Your best defense is to make sure your Florida home is designed and built to resist mold and mildew. If you're building a new home, become educated, and then ask for what you want. And careful due diligence is needed if you're buying a resale home. Check thoroughly; it's cheap insurance in view of the consequences.

Keys to a mold-free house

If you're building a home, there are certain steps you can take to reduce the risk of mold.

Read the Builder's Guide, Hot Humid Climates, available online at www.buildingscience.com. You'll be surprised and smarter. Give copies to your designer and builder. Insist that they read it and follow it.

Use sprayed-on, open-cell foam insulation like Icynene (learn more at www.icynene.com) around the living envelope and under the roof deck to prevent outside air under the roof. This will keep the hot, moist, moldy air outside so a leaky A/C system can't suck it in.
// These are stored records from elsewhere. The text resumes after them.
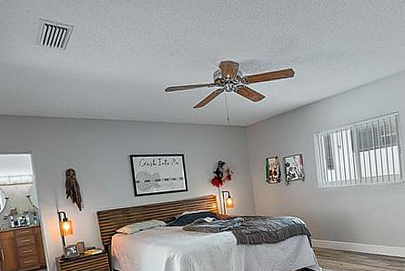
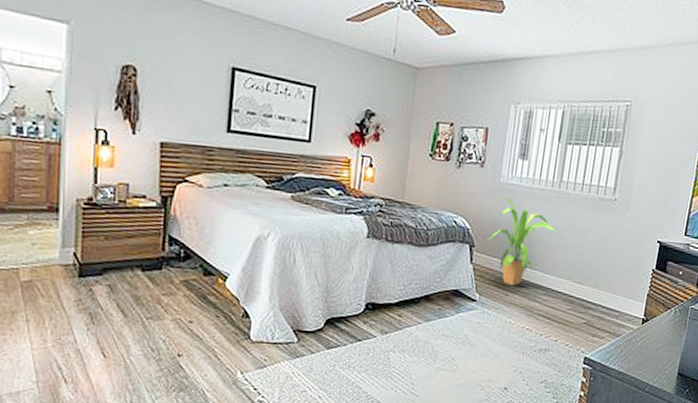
house plant: none [319,197,366,258] -> present [487,196,557,287]

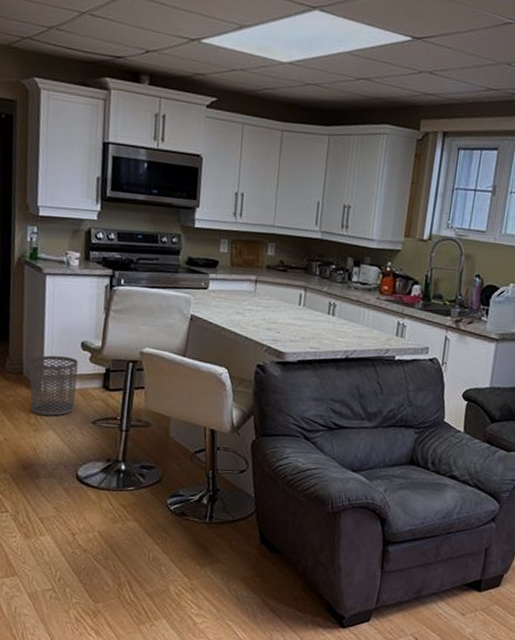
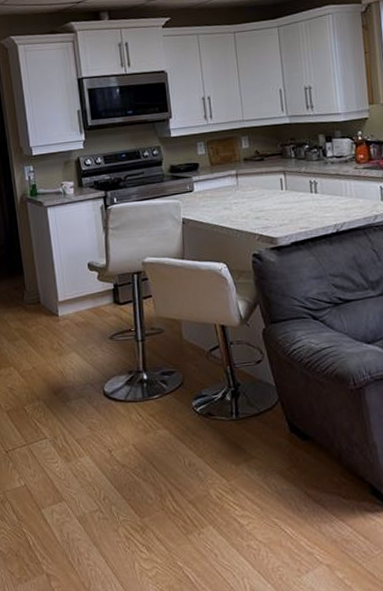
waste bin: present [29,355,78,416] -> none [44,279,91,339]

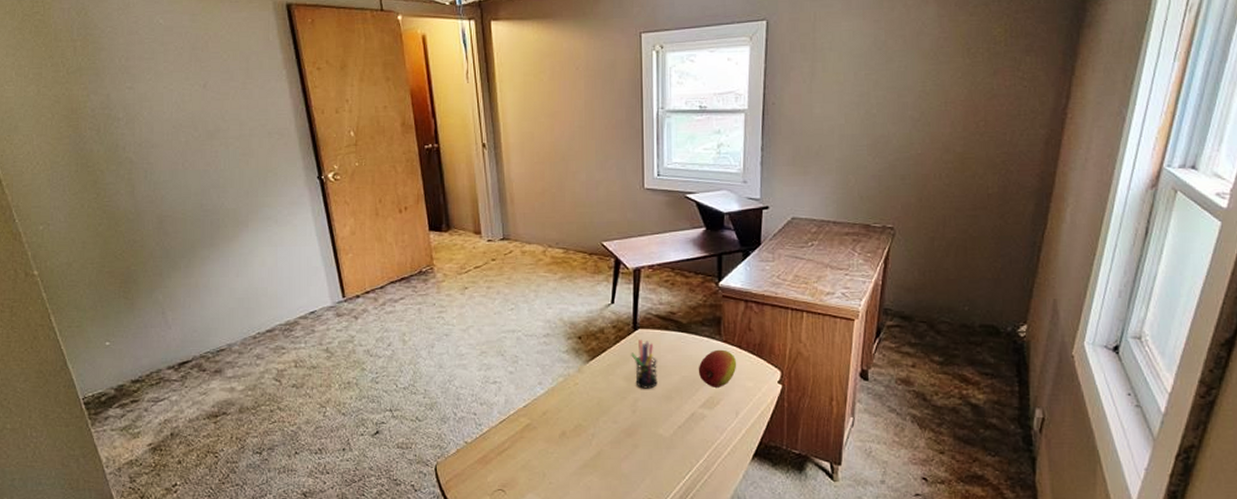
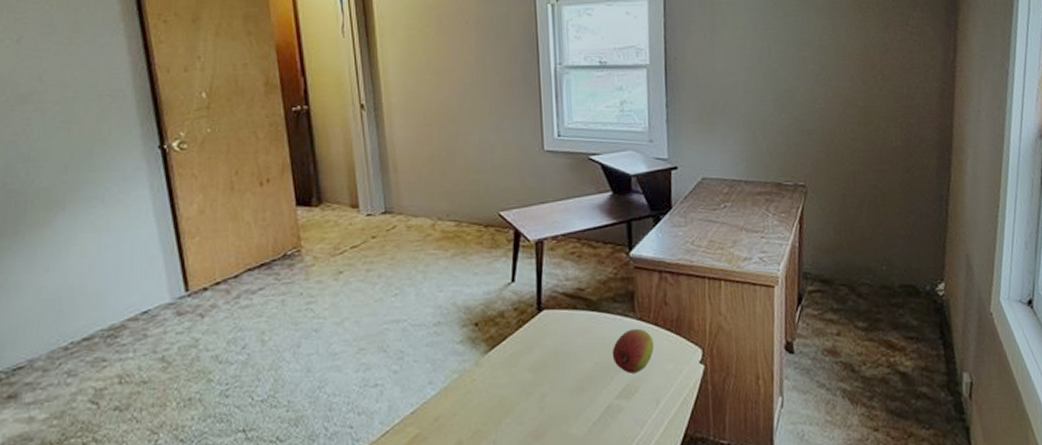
pen holder: present [631,339,658,389] -> none [536,322,567,381]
Use only ducts that have a biocide (mold-killing) lining. Ordinary cheap pink fiberglass ducts harbor spores and can't be cleaned thoroughly. ToughGuard is a good duct board.

Make sure outside air gets to your air-conditioning unit. Although codes don't require this, do it. Five to 10 percent of the volume is a good rule of thumb. Have a simple volume damper installed to regulate flow and pressure. This promotes fresh air and a slightly positive air pressure inside your home, which will keep vapor out, lower humidity and reduce moisture infiltration. (Checking for positive air pressure is as simple as opening the door-the air blows out.)

Make sure the air-conditioning system is slightly undersized and located inside. The house will need less cooling due to the insulation wrap, and the air-conditioning unit will run for longer intervals, reducing the amount of humidity the cooling coil will hold. Lower humidity helps you tolerate higher inside temperatures and leads to smaller electric bills. Molds don't like low humidity.

Use a world-class air filter like Aprilaire (www.aprilaire.com), which traps almost everything.

Don't allow plastic house wrap, plastic-backed insulation or wallboard, impermeable (elastomeric) paint or vapor retarders of any kind to go on your exterior walls or ceiling. Avoid wallpaper on any outside wall.

Pick your building team as you would your doctors. Quiz everyone about their knowledge of healthy houses and how they get that way. If you don't like what you hear, move on. Be fussy. Some industry pros know the way to fight mold and mildew; seek them out.

TIPS

1. If you're buying a resale home, open your eyes. If you see ventilation openings on the underside of the eaves, or feel a hot, clammy attic, this house has the potential for getting sick. Double your due diligence effort and get a thorough examination by a mold and mildew inspection expert.

2. Follow your nose. If it tells you something's wrong, the house is probably sick. Think about moving on.

3. Keep in mind that mold and mildew evidence may not be readily apparent during the winter season, when the air conditioner is used more sparingly and the house is left open.

4. Look at the plans to see how the walls of the house were built. You don't want to see danger words like "membrane, shield, barrier, plastic or wrap."